**TEXTE FOURNI**
⁂

Genève, un laboratoire de la diplomatie multilatérale
Le rôle de la sociabilité découle en grande partie du caractère novateur de la SdN. En effet, la création de la Société marque un tournant dans le développement du multilatéralisme moderne et pose les jalons du système international dans lequel nous vivons aujourd’hui. L’organisation offre le premier cadre multilatéral permettant aux Etats membres de se réunir régulièrement sur un pied d’égalité pour discuter de toutes les grandes questions internationales. De plus, afin de garantir le principe de diplomatie ouverte, le public et la presse peuvent assister aux réunions.
A l’époque, c’est très novateur, pour ne pas dire du jamais vu. Genève devient ainsi un laboratoire de la diplomatie multilatérale moderne. A l’occasion des sessions de l’Assemblée qui se tiennent chaque automne, la ville se mue en « capitale morale du monde » en accueillant des chefs de gouvernement, des ministres, des diplomates, des experts, des représentants d’associations privées ainsi que des journalistes et des curieux du monde entier. Effectivement, quelques semaines par an, Genève est la ville où il faut être et où il faut apparaître. Même si elles ne réunissent pas autant de participants, les réunions du Conseil attirent souvent l’attention de l’opinion publique mondiale tandis que, loin des projecteurs, les commissions et les comités techniques de la Société œuvrent tout au long de l’année dans des domaines aussi variés que le commerce, la protection des réfugiés, la santé ou la lutte contre les stupéfiants.

⁂

**DONNÉES À TRAITER**

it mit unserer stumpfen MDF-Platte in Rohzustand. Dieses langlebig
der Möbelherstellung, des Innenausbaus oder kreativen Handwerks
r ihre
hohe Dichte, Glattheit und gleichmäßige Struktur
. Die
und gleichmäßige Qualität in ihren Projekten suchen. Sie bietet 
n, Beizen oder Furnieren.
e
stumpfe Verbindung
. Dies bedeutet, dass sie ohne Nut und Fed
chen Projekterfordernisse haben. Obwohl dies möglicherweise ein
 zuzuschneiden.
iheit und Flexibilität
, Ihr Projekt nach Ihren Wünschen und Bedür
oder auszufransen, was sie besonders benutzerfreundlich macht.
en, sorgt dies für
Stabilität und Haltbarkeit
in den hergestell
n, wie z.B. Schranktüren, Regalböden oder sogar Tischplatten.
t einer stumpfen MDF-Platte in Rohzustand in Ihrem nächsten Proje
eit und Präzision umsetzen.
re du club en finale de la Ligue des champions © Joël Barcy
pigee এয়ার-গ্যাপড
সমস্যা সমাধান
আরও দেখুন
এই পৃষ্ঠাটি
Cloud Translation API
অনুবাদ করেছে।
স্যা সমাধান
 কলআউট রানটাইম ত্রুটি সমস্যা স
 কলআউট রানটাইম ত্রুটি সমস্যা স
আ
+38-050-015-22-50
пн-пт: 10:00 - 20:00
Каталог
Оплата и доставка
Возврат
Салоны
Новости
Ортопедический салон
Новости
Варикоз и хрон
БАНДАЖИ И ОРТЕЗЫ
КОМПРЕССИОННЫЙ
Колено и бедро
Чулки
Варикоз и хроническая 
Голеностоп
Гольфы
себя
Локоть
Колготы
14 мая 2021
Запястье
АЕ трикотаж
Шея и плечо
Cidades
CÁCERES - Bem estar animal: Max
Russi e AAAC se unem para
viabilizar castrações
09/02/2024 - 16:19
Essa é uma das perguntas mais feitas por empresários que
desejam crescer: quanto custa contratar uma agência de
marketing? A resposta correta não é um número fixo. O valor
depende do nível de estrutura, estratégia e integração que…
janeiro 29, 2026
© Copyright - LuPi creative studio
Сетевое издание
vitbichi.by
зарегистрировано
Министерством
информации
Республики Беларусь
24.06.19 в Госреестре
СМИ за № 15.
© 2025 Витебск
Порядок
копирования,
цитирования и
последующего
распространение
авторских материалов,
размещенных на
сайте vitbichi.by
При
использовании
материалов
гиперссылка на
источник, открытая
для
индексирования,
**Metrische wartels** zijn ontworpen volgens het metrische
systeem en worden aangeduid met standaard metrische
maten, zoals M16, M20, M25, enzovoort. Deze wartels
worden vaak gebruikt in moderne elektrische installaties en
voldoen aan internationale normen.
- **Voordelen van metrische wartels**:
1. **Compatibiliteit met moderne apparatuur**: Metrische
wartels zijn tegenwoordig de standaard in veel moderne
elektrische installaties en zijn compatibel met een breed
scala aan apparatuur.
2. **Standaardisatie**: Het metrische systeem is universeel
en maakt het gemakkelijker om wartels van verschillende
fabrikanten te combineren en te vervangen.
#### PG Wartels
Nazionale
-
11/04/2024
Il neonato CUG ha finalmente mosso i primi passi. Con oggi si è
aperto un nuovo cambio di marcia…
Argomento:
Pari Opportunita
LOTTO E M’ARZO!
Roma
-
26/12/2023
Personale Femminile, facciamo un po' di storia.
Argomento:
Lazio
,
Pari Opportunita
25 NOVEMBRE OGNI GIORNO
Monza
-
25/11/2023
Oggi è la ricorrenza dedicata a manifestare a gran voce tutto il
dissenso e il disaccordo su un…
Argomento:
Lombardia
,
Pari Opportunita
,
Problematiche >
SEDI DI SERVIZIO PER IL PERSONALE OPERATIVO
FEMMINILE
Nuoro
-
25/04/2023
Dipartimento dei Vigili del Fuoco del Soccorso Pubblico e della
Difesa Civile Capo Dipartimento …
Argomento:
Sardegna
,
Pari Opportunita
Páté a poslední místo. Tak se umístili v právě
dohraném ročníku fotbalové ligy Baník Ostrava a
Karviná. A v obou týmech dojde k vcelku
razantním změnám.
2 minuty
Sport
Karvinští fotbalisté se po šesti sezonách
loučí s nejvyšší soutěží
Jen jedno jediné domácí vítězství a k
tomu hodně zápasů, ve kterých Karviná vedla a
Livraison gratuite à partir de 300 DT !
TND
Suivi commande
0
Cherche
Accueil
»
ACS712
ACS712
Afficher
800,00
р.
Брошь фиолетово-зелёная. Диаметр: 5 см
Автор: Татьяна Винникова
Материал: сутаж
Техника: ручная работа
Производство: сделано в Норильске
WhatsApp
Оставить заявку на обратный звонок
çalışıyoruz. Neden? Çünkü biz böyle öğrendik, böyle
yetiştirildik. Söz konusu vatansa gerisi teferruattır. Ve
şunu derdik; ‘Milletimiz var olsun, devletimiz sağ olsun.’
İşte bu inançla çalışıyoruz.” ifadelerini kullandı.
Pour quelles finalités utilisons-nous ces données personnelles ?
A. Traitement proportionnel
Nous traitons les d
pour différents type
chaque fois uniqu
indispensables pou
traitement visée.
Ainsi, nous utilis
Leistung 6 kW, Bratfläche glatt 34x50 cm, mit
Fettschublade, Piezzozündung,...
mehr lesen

⁂

**CONSIGNES**
a – Transcrivez le passage du texte sur Genève et la SdN compris entre « Genève, un laboratoire » et « assister aux réunions. », inclus.
b – Parmi les lignes qui suivent le texte, reprenez celles comprises entre la toute première et celle qui contient « Оплата и доставка », incluses, en substituant « Spanplatte » à « MDF-Platte » sans rien modifier d'autre. Ne donnez que ces lignes.

**RÉPONSES PAR NUMÉRO**
a –
Genève, un laboratoire de la diplomatie multilatérale
Le rôle de la sociabilité découle en grande partie du caractère novateur de la SdN. En effet, la création de la Société marque un tournant dans le développement du multilatéralisme moderne et pose les jalons du système international dans lequel nous vivons aujourd’hui. L’organisation offre le premier cadre multilatéral permettant aux Etats membres de se réunir régulièrement sur un pied d’égalité pour discuter de toutes les grandes questions internationales. De plus, afin de garantir le principe de diplomatie ouverte, le public et la presse peuvent assister aux réunions.

b –
it mit unserer stumpfen Spanplatte in Rohzustand. Dieses langlebig
der Möbelherstellung, des Innenausbaus oder kreativen Handwerks
r ihre
hohe Dichte, Glattheit und gleichmäßige Struktur
. Die
und gleichmäßige Qualität in ihren Projekten suchen. Sie bietet 
n, Beizen oder Furnieren.
e
stumpfe Verbindung
. Dies bedeutet, dass sie ohne Nut und Fed
chen Projekterfordernisse haben. Obwohl dies möglicherweise ein
 zuzuschneiden.
iheit und Flexibilität
, Ihr Projekt nach Ihren Wünschen und Bedür
oder auszufransen, was sie besonders benutzerfreundlich macht.
en, sorgt dies für
Stabilität und Haltbarkeit
in den hergestell
n, wie z.B. Schranktüren, Regalböden oder sogar Tischplatten.
t einer stumpfen Spanplatte in Rohzustand in Ihrem nächsten Proje
eit und Präzision umsetzen.
re du club en finale de la Ligue des champions © Joël Barcy
pigee এয়ার-গ্যাপড
সমস্যা সমাধান
আরও দেখুন
এই পৃষ্ঠাটি
Cloud Translation API
অনুবাদ করেছে।
স্যা সমাধান
 কলআউট রানটাইম ত্রুটি সমস্যা স
 কলআউট রানটাইম ত্রুটি সমস্যা স
আ
+38-050-015-22-50
пн-пт: 10:00 - 20:00
Каталог
Оплата и доставка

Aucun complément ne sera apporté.